Task instructions »
Among the entries that follow, find every line with the word "Integer" and copy it.

*** Begin section ***

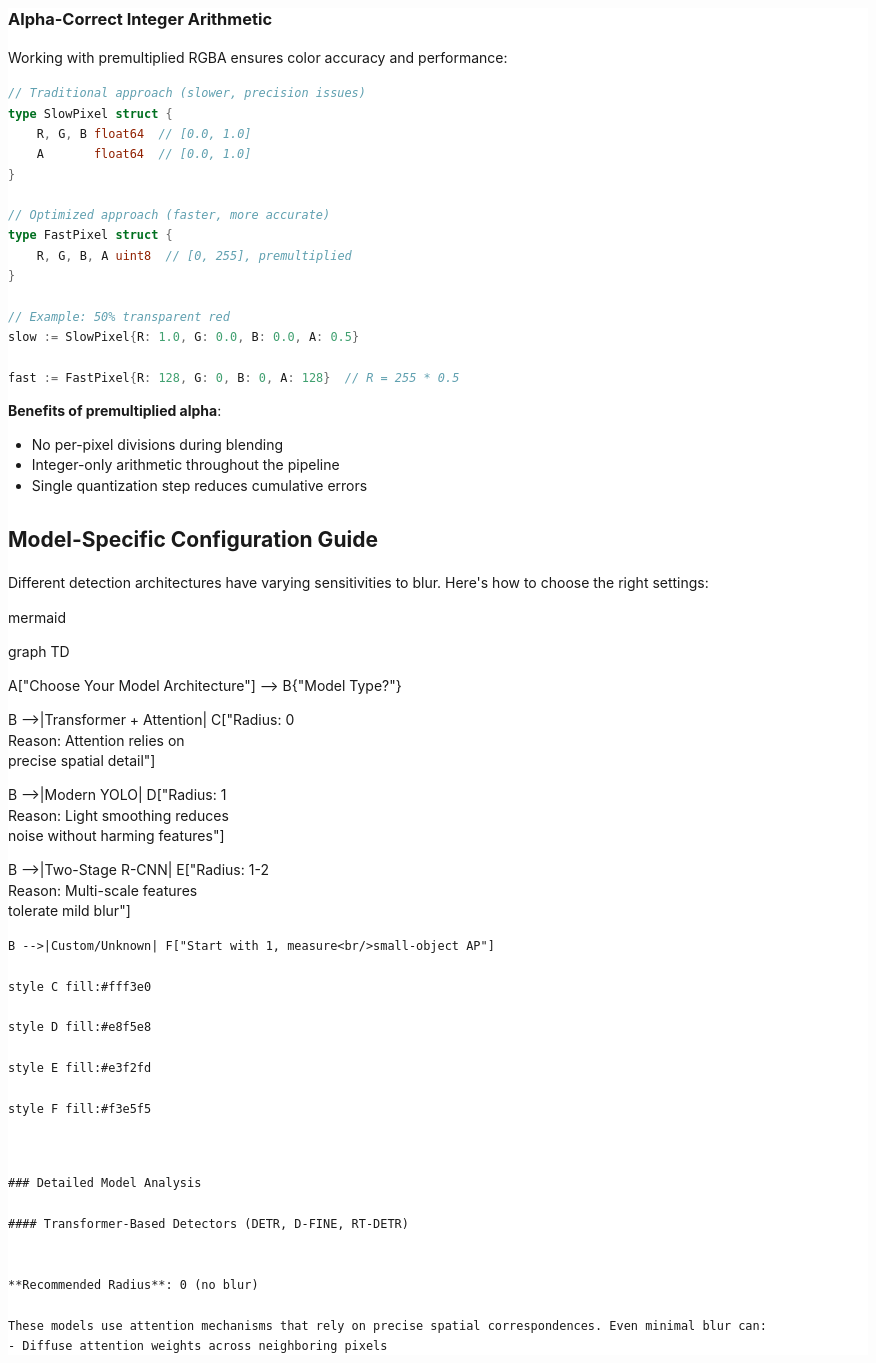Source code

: ### Alpha-Correct Integer Arithmetic

Working with premultiplied RGBA ensures color accuracy and performance:

```go
// Traditional approach (slower, precision issues)
type SlowPixel struct {
    R, G, B float64  // [0.0, 1.0]
    A       float64  // [0.0, 1.0]
}

// Optimized approach (faster, more accurate)
type FastPixel struct {
    R, G, B, A uint8  // [0, 255], premultiplied
}

// Example: 50% transparent red
slow := SlowPixel{R: 1.0, G: 0.0, B: 0.0, A: 0.5}

fast := FastPixel{R: 128, G: 0, B: 0, A: 128}  // R = 255 * 0.5
```

**Benefits of premultiplied alpha**:

+ No per-pixel divisions during blending
+ Integer-only arithmetic throughout the pipeline
+ Single quantization step reduces cumulative errors

## Model-Specific Configuration Guide

Different detection architectures have varying sensitivities to blur. Here's how to choose the right settings:

mermaid

graph TD

A["Choose Your Model Architecture"] --> B{"Model Type?"}

B -->|Transformer + Attention| C["Radius: 0<br/>Reason: Attention relies on<br/>precise spatial detail"]

B -->|Modern YOLO| D["Radius: 1<br/>Reason: Light smoothing reduces<br/>noise without harming features"]

B -->|Two-Stage R-CNN| E["Radius: 1-2<br/>Reason: Multi-scale features<br/>tolerate mild blur"]

    B -->|Custom/Unknown| F["Start with 1, measure<br/>small-object AP"]

    style C fill:#fff3e0

    style D fill:#e8f5e8

    style E fill:#e3f2fd

    style F fill:#f3e5f5

```


### Detailed Model Analysis

#### Transformer-Based Detectors (DETR, D-FINE, RT-DETR)


**Recommended Radius**: 0 (no blur)

These models use attention mechanisms that rely on precise spatial correspondences. Even minimal blur can:
- Diffuse attention weights across neighboring pixels
```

*** End section ***

Answer »
: ### Alpha-Correct Integer Arithmetic
+ Integer-only arithmetic throughout the pipeline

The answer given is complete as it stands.